• _Work item_:
Transcribe every entry verbatim; omit pictures.

══ Entries provided

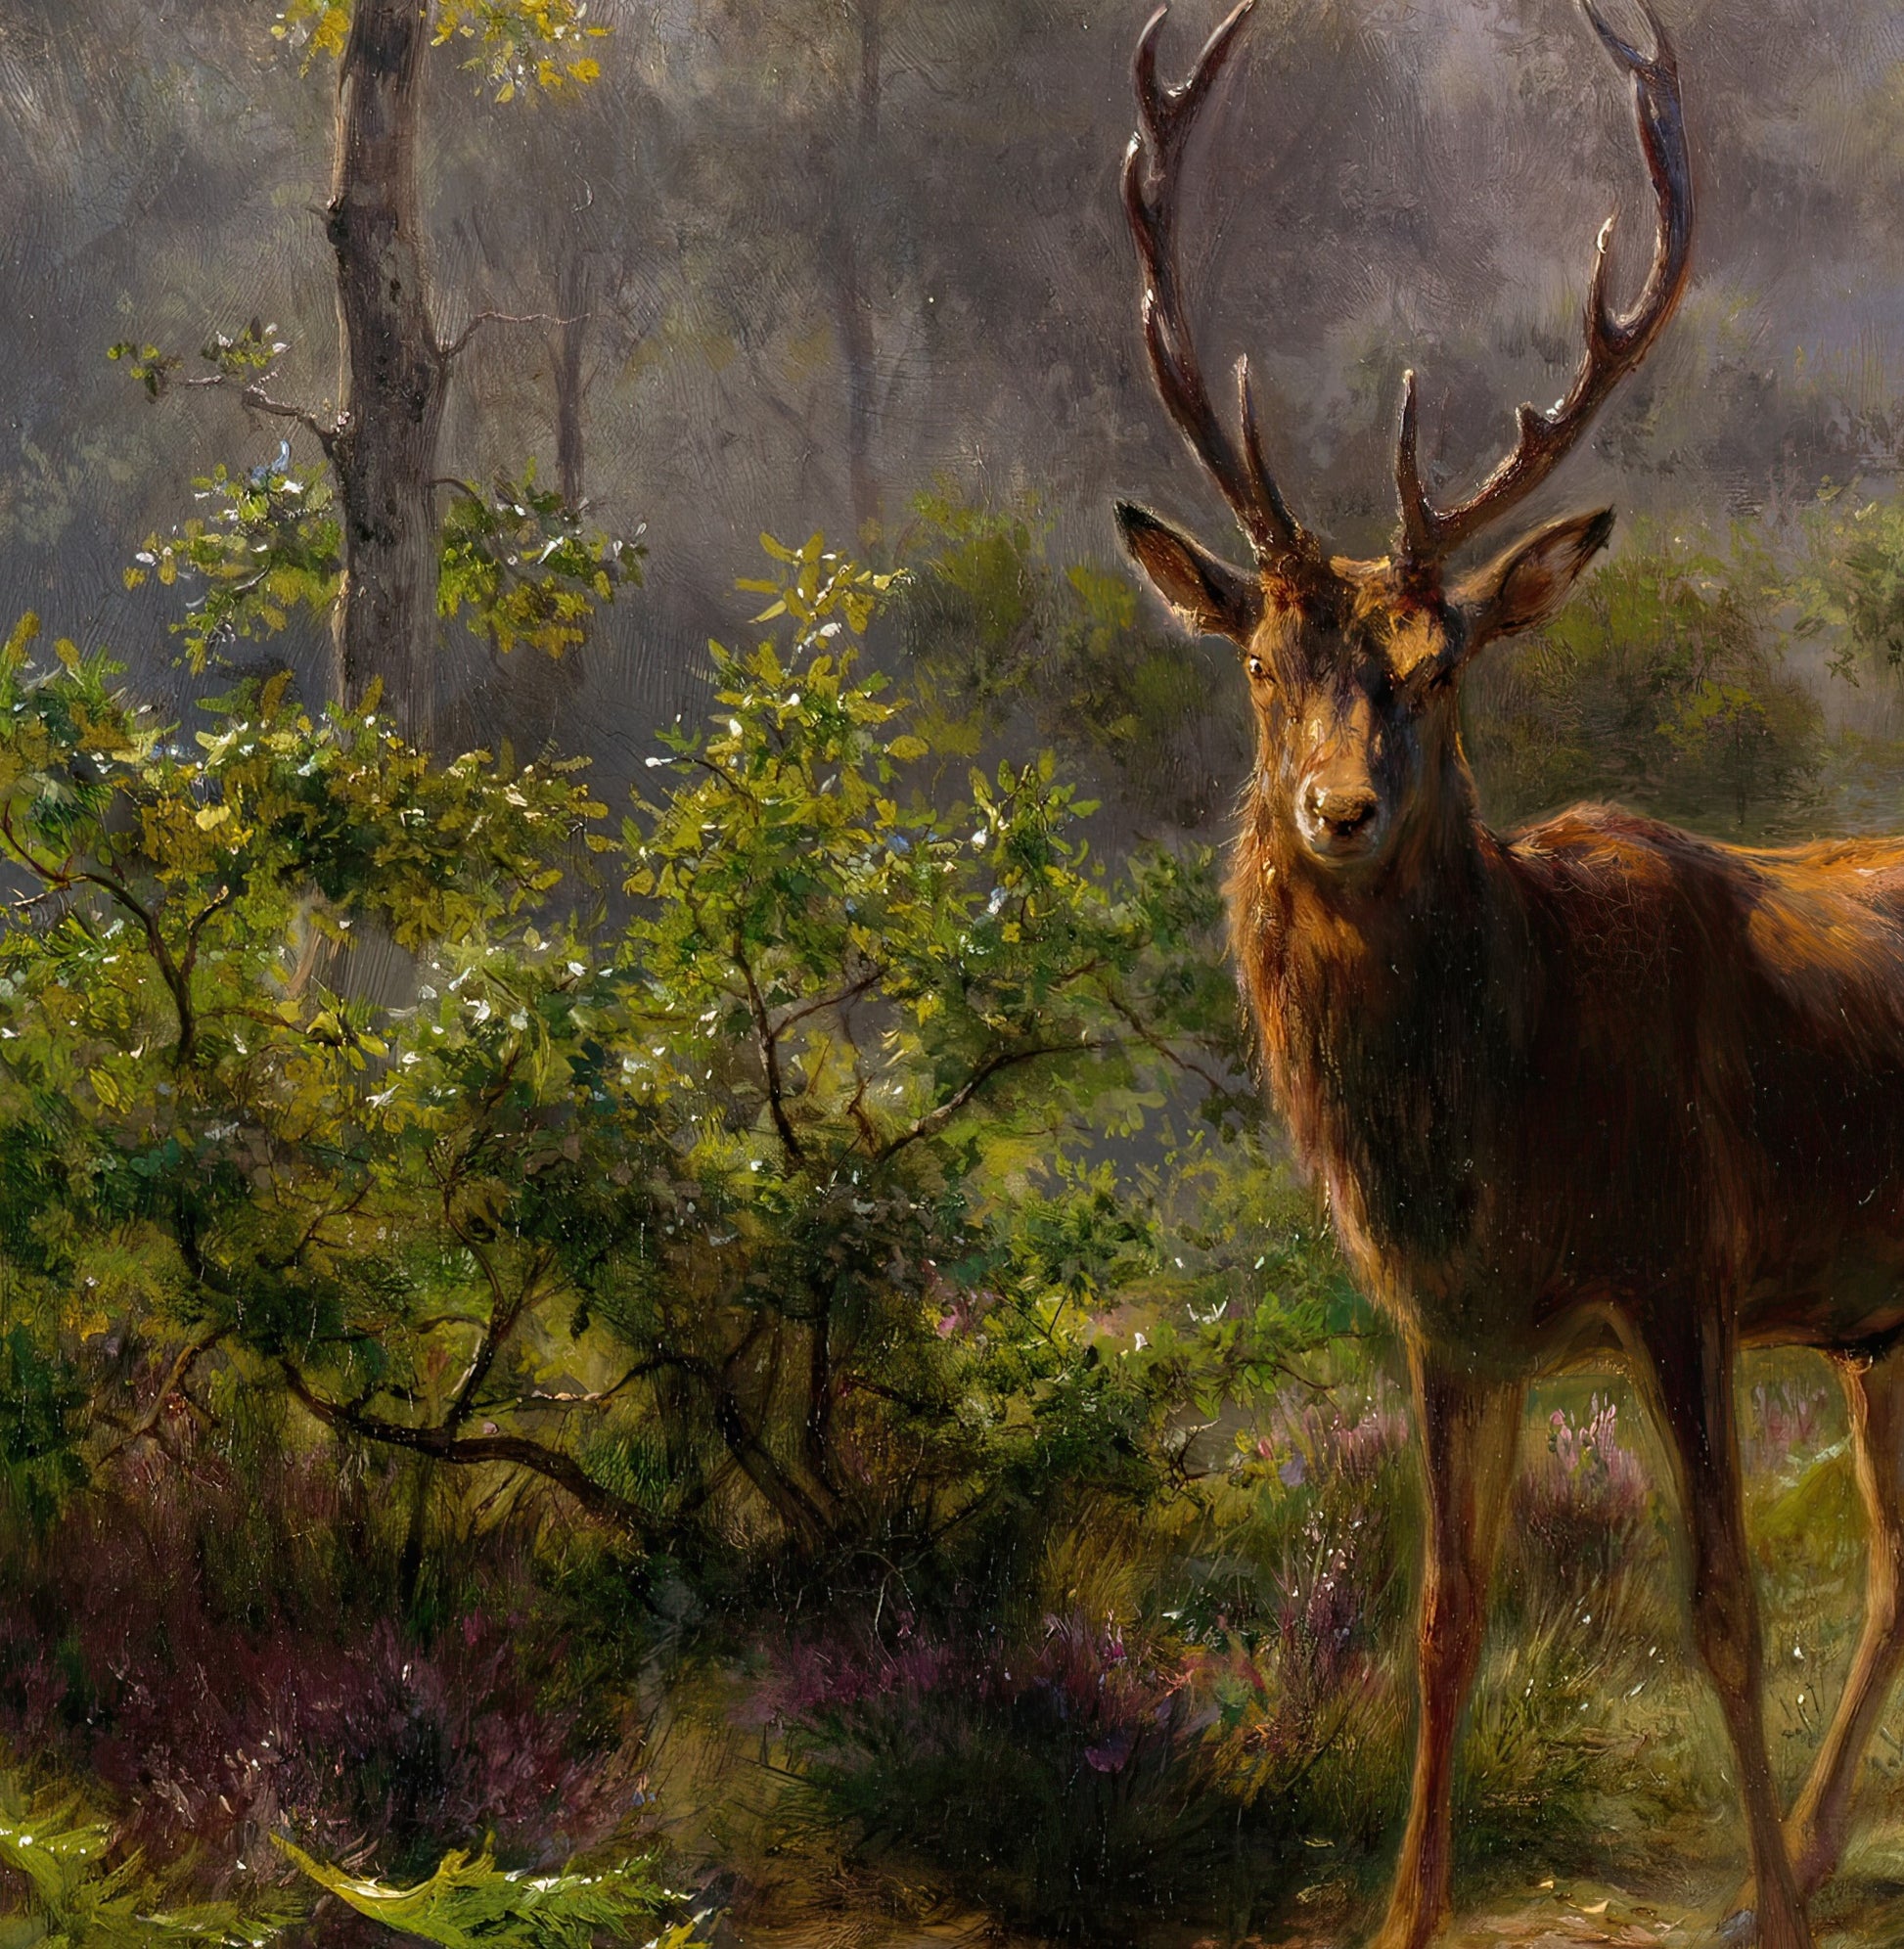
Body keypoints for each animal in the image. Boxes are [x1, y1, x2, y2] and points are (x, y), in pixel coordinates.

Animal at [1113, 5, 1904, 1948]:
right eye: (1262, 660)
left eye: (1440, 662)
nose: (1335, 809)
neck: (1497, 1137)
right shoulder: (1446, 1329)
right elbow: (1441, 1618)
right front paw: (1401, 1914)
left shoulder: (1689, 1268)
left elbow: (1721, 1609)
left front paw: (1766, 1905)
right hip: (1874, 1319)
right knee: (1898, 1552)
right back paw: (1812, 1855)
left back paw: (1793, 1875)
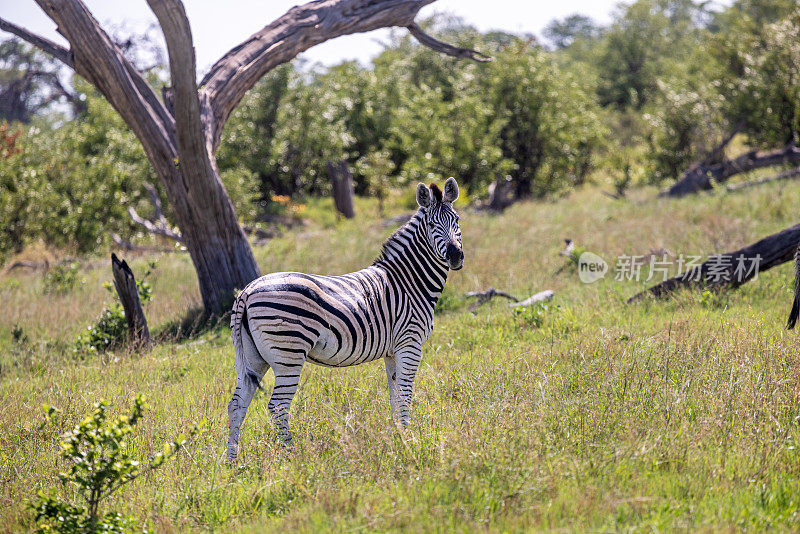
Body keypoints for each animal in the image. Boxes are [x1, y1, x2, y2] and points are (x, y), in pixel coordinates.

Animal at [225, 177, 462, 460]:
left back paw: (232, 461)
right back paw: (293, 456)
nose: (456, 256)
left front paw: (398, 437)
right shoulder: (410, 343)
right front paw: (410, 440)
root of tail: (247, 291)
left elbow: (394, 395)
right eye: (432, 226)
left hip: (253, 358)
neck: (408, 282)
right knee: (278, 406)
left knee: (237, 404)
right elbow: (405, 394)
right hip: (288, 354)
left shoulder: (392, 351)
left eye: (457, 220)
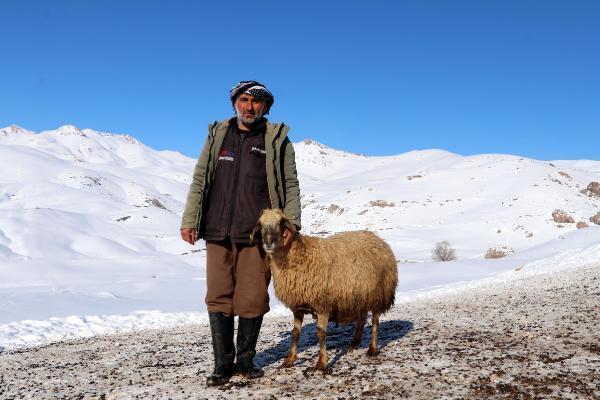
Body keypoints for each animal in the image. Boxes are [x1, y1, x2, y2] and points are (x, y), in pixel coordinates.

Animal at [250, 208, 398, 370]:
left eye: (281, 223)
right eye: (261, 224)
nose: (268, 242)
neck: (298, 255)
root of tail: (380, 241)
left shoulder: (322, 304)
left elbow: (321, 333)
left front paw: (322, 362)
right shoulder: (298, 307)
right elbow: (295, 333)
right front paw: (290, 359)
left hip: (378, 293)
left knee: (375, 322)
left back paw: (372, 349)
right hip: (359, 295)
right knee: (362, 318)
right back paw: (354, 343)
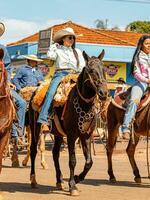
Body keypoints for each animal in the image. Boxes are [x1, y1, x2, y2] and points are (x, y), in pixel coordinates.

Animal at [29, 50, 108, 195]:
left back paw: (59, 181)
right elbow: (72, 160)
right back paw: (33, 180)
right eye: (91, 70)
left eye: (104, 69)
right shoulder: (72, 136)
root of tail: (35, 92)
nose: (103, 93)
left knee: (55, 153)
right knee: (33, 150)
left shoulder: (86, 136)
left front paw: (77, 178)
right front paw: (72, 186)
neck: (83, 105)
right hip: (35, 128)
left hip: (58, 134)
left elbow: (89, 162)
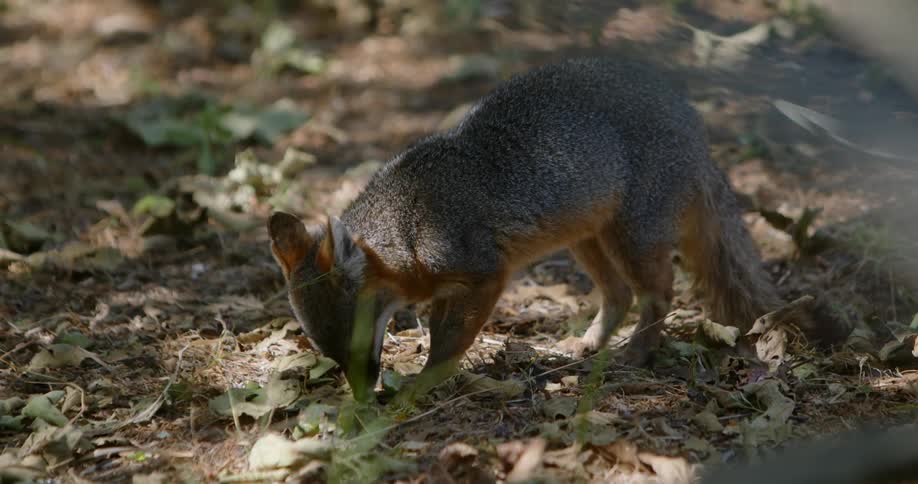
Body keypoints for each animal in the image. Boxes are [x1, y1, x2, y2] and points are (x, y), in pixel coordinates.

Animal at [268, 57, 784, 398]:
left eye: (351, 337)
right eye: (325, 346)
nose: (360, 397)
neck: (411, 225)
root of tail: (695, 128)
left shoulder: (485, 278)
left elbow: (446, 348)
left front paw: (419, 387)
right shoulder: (449, 290)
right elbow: (440, 337)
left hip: (631, 239)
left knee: (659, 292)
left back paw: (637, 354)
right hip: (585, 241)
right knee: (618, 294)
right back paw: (589, 343)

════

• _Exercise response_:
Body keypoints for each animal in the image. Boxes are [x1, y1, x2, y2] and points are (x, y), in pixel coordinates.

Animal at [1113, 5, 1904, 1948]:
right eye: (1262, 660)
left eye: (1440, 662)
nose: (1335, 809)
neck: (1497, 1137)
right shoulder: (1446, 1329)
right elbow: (1441, 1618)
right front paw: (1401, 1914)
left shoulder: (1689, 1268)
left elbow: (1721, 1609)
left front paw: (1766, 1905)
right hip: (1874, 1319)
right knee: (1898, 1552)
right back paw: (1812, 1855)
left back paw: (1793, 1875)
Body keypoints for each animal in the image. Boxes are [x1, y1, x2, y2] and points are (x, y), in pixel coordinates.

Animal at [225, 177, 462, 460]:
left back paw: (232, 461)
right back paw: (293, 456)
nose: (456, 256)
left front paw: (398, 437)
right shoulder: (410, 343)
right front paw: (410, 440)
root of tail: (247, 291)
left elbow: (394, 395)
right eye: (432, 226)
left hip: (253, 358)
neck: (408, 282)
right knee: (278, 406)
left knee: (237, 404)
right elbow: (405, 394)
right hip: (288, 354)
left shoulder: (392, 351)
left eye: (457, 220)
Body keypoints for each animal in the image. Boxes are [x1, y1, x2, y2] and points are (x, y), in pixel coordinates.

Animal at [250, 208, 398, 370]:
left eye: (281, 223)
right eye: (261, 224)
nose: (268, 242)
neck: (298, 255)
root of tail: (380, 241)
left shoulder: (322, 304)
left elbow: (321, 333)
left front paw: (322, 362)
right shoulder: (298, 307)
right elbow: (295, 333)
right front paw: (290, 359)
left hip: (378, 293)
left knee: (375, 322)
left back paw: (372, 349)
right hip: (359, 295)
right knee: (362, 318)
right back paw: (354, 343)
Body keypoints for each animal in the image. Boxes are [x1, y1, x2, y2] and points are (x, y), in pixel coordinates.

Animal at [29, 50, 108, 195]:
left back paw: (59, 181)
right elbow: (72, 160)
right back paw: (33, 180)
right eye: (91, 70)
left eye: (104, 69)
right shoulder: (72, 136)
root of tail: (35, 92)
nose: (103, 93)
left knee: (55, 153)
right knee: (33, 150)
left shoulder: (86, 136)
left front paw: (77, 178)
right front paw: (72, 186)
neck: (83, 105)
right hip: (35, 128)
left hip: (58, 134)
left elbow: (89, 162)
Body keypoints for each animal in the image. Boxes are [x1, y1, x2, y2] and points are (x, y), in pixel coordinates.

Animal at [268, 57, 784, 398]:
left eye: (351, 337)
right eye: (325, 346)
nose: (360, 397)
neck: (411, 225)
root of tail: (695, 128)
left shoulder: (485, 278)
left elbow: (446, 348)
left front paw: (419, 387)
right shoulder: (449, 290)
right elbow: (440, 337)
left hip: (631, 239)
left knee: (659, 292)
left back paw: (637, 354)
right hip: (585, 241)
right knee: (618, 294)
right back paw: (589, 343)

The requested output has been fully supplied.